Treasurer Senebi conceded the point. “Better we should lose a little profit than wage a costly war, Son of Re.”
“I don’t like it,” Sobekhotep said. “I am the only king in Kemet.”
“Of course, Son of Re,” Iymeru said. “For all that the kings of Retjenu like to call themselves kings of Kemet, in reality they are nothing more than Governors, allowed to rule by your gracious permission.”
“Hmm…your words have something to recommend them. We truly lack the means to oust these Retjenu?”
“Regrettably so, Son of Re.”
“Is there no friendly power we could call upon to help us? What of the kings of Kush? We maintain friendly relations with them, don’t we?”
“Kush is far away, Son of Re,” Senebi said, “and they trade with these Retjenu kings themselves. I doubt they would want to risk any diminution of their income.”
“To the north, then?”
“Son of Re, to the north lie the lands of Retjenu, though they are sometimes divided into the regions of Djahy, Lebanon and Amurru. These are the lands that the kings residing in Avaris came from.”

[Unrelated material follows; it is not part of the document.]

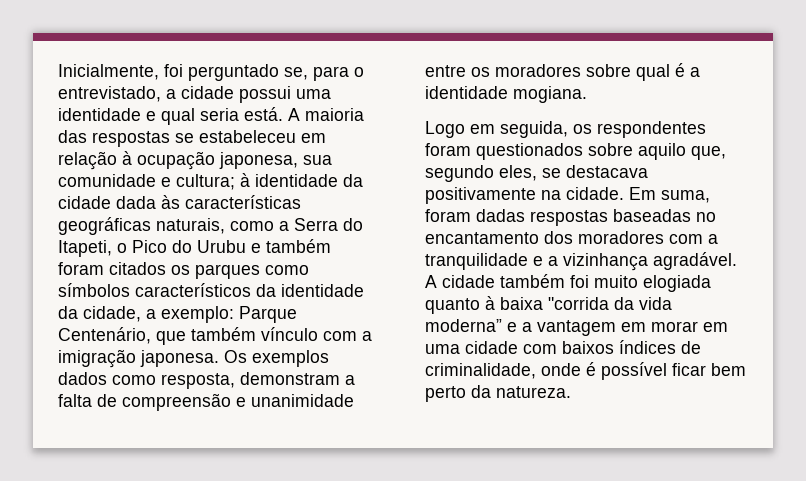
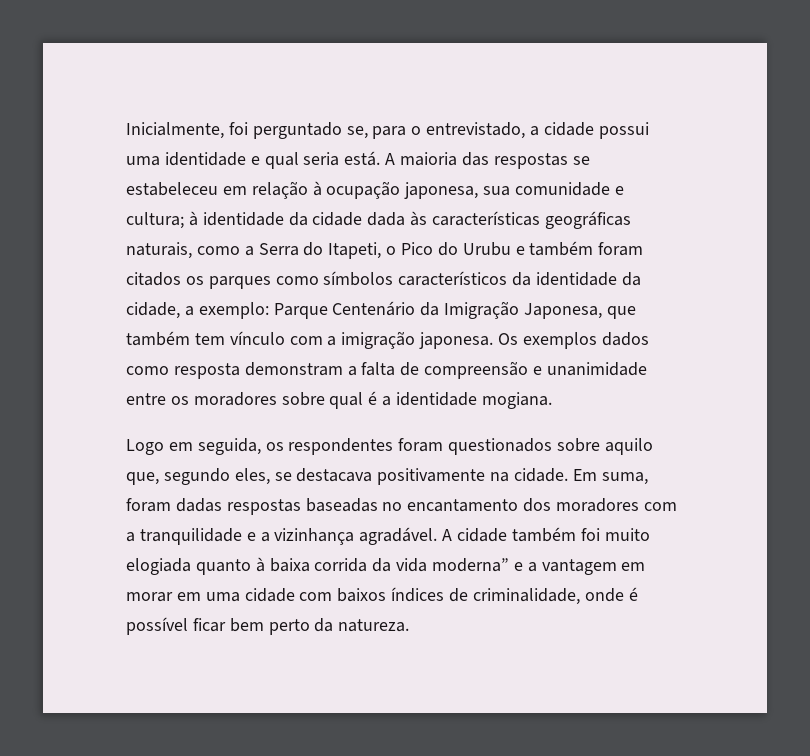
[58,327,151,344] Centenário, -> [332,301,603,319] Centenário da Imigração Japonesa,
(256, 334) none -> [194,333,225,345] tem
[161,373,235,389] resposta, -> [173,363,240,379] resposta
[548,297,609,310] "corrida -> [314,558,368,572] corrida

“It is said that there are other rulers of foreign lands, or heqa khasut, living there who are even more inimical to native Kemetu rule, Son of Re,” Iymeru said. He shrugged. “If a wolf worries our sheep, we do not want to call upon a lion to help drive the wolf away.”
Sobekhotep scowled. “You have made your point, Iymeru. It seems that I must suffer these foreign kings, these heqa khasut, these Hyksos, for the time being.”
“It would be wise to do so, Son of Re.”
“And the request I have received from Sheshi to send ships through our lands to call upon the king of Kush? Is that wise?”
“I believe it to be a reasonable request, Son of Re,” Treasurer Senebi said. “They pay a tax for the privilege of sailing through our lands, and their gold is welcome. We have always regarded the taxes they pay as being the tribute due to the crown by subject governors.”
“Except they are not just governors, are they? They call themselves kings.”
“What does it matter what they call themselves, Son of Re?” Iymeru asked. “They are merely taking care of the Delta lands while we gather our strength. One day we shall reclaim those lands and then there shall be an accounting.”
“I look forward to that day,” Sobekhotep said. “They will beg for mercy when my foot is upon their necks, but they will get no mercy from me.”
Khaneferre Sobekhotep swept from the room with Iymeru hurrying after him, and Nebankh looked at Senebi questioningly.
“You think we will one day reconquer the lands of the Delta?” he asked.
“No time soon,” Senebi replied. “Sheshi is too strong. But one day he will no longer rule from the city he calls Avaris, and then we will see.”